> **PROBLEM STATEMENT**: Write out, word for word, every line in the data below from the one containing "left shoulder: (331, 370)" to the one containing "left back paw: (874, 390)", both of them included.

> **DATA RECORDS**:
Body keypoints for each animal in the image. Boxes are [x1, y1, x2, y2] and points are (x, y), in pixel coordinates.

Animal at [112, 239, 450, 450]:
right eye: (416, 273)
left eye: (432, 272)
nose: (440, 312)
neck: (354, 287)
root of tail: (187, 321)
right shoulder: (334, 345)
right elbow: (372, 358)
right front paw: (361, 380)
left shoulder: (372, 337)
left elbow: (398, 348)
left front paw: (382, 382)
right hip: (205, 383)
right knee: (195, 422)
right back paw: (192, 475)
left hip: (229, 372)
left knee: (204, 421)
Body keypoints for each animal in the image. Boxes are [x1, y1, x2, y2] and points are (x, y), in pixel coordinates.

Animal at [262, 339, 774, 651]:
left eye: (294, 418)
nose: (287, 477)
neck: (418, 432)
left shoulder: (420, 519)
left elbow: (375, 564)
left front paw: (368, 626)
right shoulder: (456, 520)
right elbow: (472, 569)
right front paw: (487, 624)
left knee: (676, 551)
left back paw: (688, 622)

---

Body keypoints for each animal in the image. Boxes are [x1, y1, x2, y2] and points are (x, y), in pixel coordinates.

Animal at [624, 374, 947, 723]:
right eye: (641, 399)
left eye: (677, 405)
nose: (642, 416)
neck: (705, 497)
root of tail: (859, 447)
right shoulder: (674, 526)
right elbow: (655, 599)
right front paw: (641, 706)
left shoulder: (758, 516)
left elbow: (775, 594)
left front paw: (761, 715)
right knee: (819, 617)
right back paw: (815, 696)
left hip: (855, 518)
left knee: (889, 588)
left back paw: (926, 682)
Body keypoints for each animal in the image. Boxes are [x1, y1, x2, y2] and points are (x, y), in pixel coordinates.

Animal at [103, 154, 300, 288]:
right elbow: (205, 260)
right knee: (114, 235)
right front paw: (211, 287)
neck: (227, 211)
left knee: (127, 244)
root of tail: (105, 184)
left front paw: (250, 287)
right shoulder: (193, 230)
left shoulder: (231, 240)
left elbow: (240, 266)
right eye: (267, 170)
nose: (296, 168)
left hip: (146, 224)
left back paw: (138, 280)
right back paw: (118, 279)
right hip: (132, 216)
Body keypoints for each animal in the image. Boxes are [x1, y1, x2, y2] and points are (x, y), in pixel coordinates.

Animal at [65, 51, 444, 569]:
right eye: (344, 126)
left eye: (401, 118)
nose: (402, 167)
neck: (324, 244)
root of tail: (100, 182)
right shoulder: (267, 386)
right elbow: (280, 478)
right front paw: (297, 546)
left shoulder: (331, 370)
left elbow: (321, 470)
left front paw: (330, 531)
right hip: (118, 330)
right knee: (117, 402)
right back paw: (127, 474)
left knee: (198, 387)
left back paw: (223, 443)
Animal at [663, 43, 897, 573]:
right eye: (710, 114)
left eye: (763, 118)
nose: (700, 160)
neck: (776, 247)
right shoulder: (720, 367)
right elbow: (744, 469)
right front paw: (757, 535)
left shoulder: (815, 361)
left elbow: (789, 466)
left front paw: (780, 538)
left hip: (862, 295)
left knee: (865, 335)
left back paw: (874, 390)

==

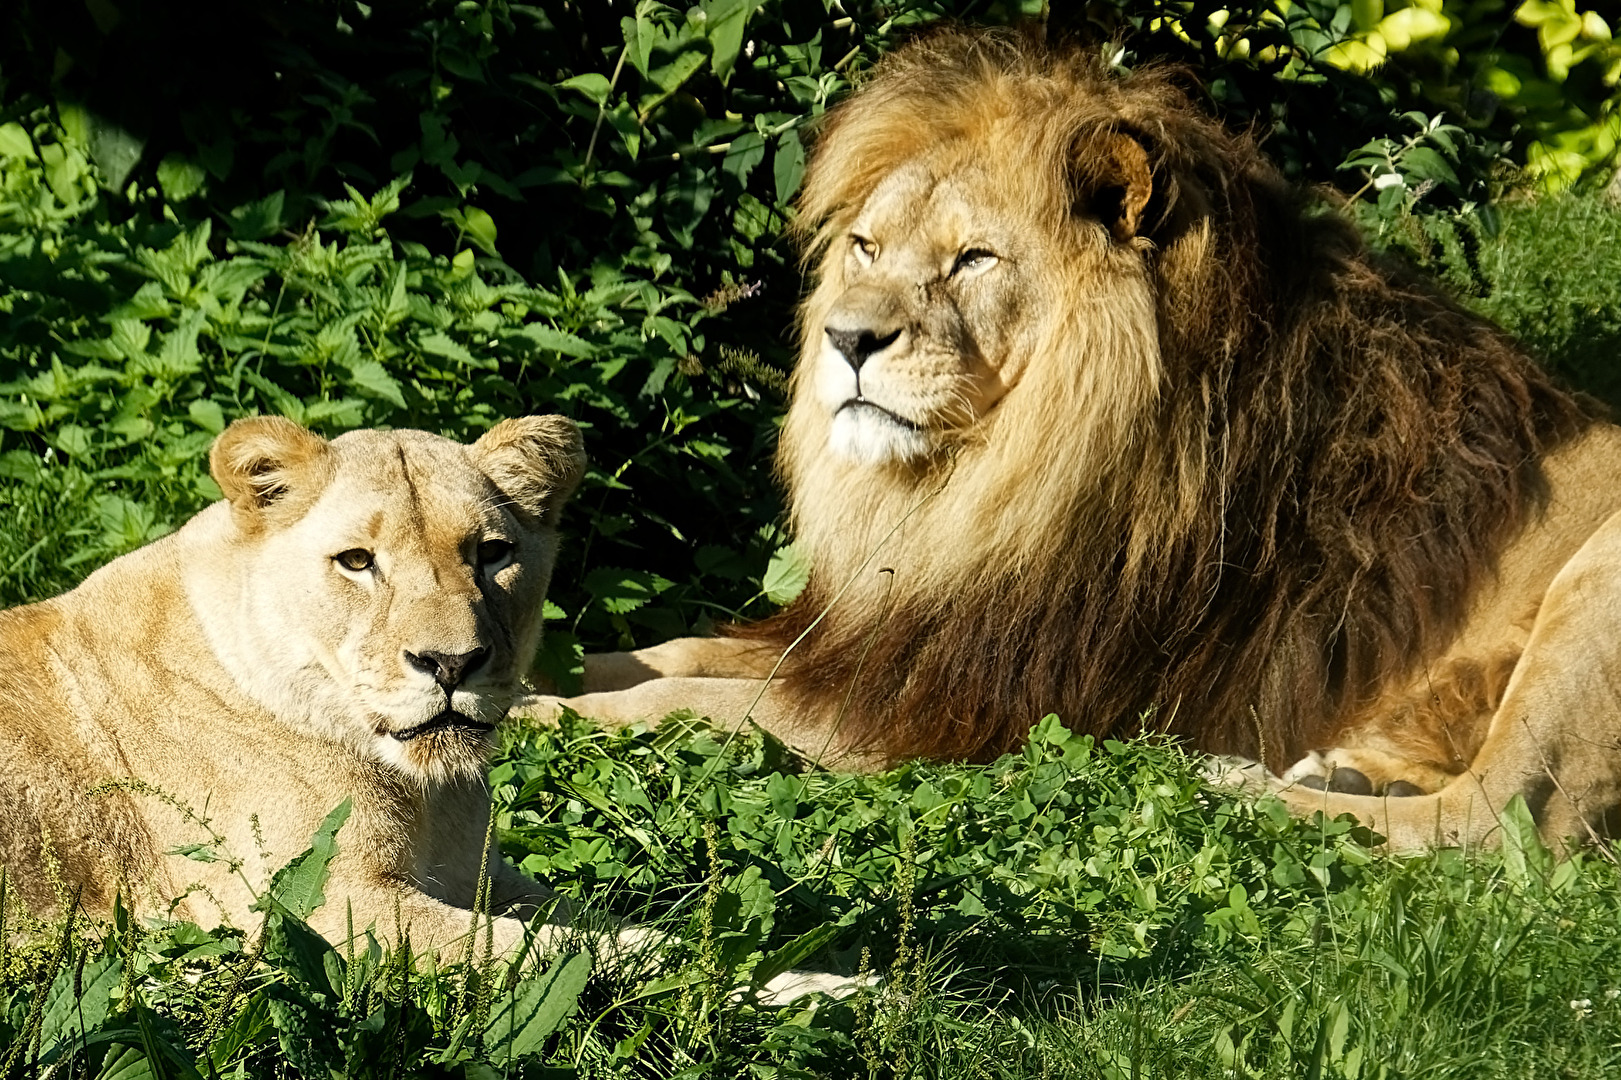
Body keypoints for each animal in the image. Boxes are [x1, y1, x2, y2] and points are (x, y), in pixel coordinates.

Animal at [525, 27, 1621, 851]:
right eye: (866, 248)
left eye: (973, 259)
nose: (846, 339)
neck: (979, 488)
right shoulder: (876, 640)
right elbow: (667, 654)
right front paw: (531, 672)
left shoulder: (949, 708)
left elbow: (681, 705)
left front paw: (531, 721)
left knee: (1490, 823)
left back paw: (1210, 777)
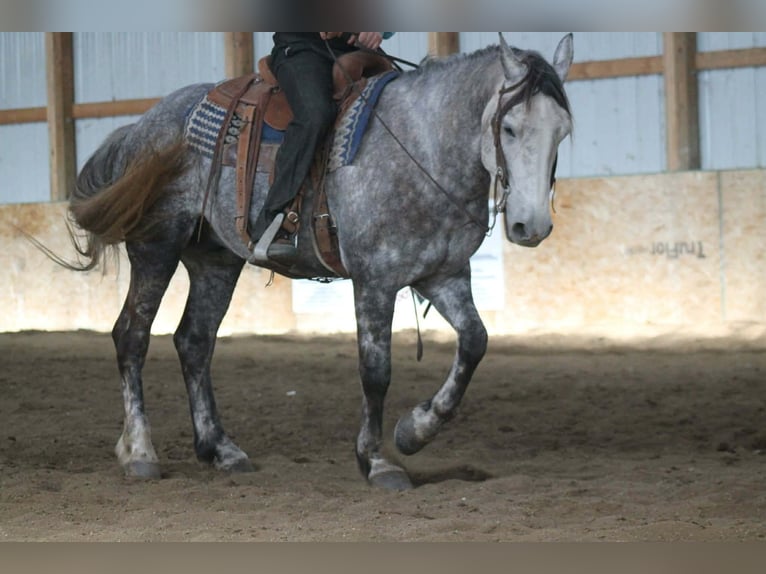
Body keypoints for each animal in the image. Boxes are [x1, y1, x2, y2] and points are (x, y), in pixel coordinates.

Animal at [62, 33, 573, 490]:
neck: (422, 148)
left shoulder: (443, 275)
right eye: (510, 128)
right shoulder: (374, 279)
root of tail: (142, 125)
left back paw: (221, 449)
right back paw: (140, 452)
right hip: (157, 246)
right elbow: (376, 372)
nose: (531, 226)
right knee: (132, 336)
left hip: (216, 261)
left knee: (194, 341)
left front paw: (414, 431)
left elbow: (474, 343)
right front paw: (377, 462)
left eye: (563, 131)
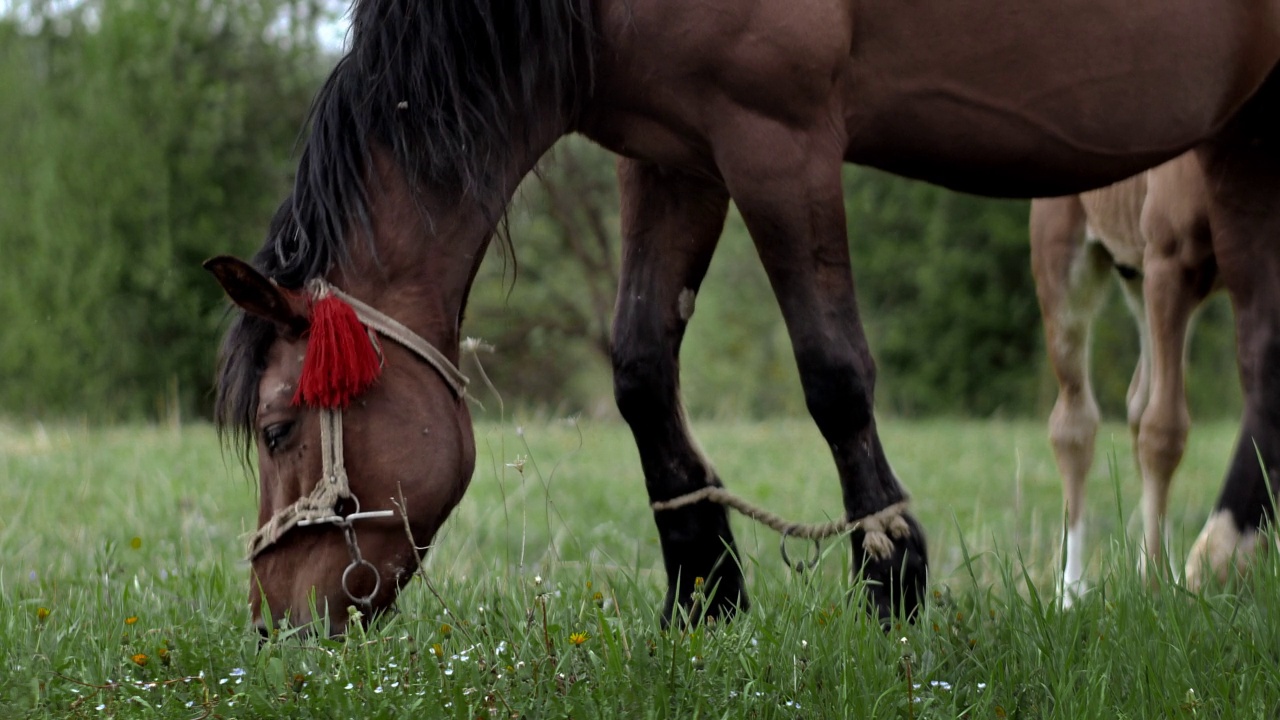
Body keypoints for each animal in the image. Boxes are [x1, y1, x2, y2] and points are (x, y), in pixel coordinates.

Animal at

> **ANSWER FOR THE TASK**:
left shoulder: (331, 370)
left elbow: (321, 470)
left front paw: (330, 531)
right hip: (118, 330)
right knee: (117, 402)
right back paw: (127, 474)
left knee: (198, 387)
left back paw: (223, 443)
Animal at [663, 43, 897, 573]:
right eye: (710, 114)
left eye: (763, 118)
nose: (700, 160)
neck: (776, 247)
right shoulder: (720, 367)
right elbow: (744, 469)
right front paw: (757, 535)
left shoulder: (815, 361)
left elbow: (789, 466)
left front paw: (780, 538)
left hip: (862, 295)
left knee: (865, 335)
left back paw: (874, 390)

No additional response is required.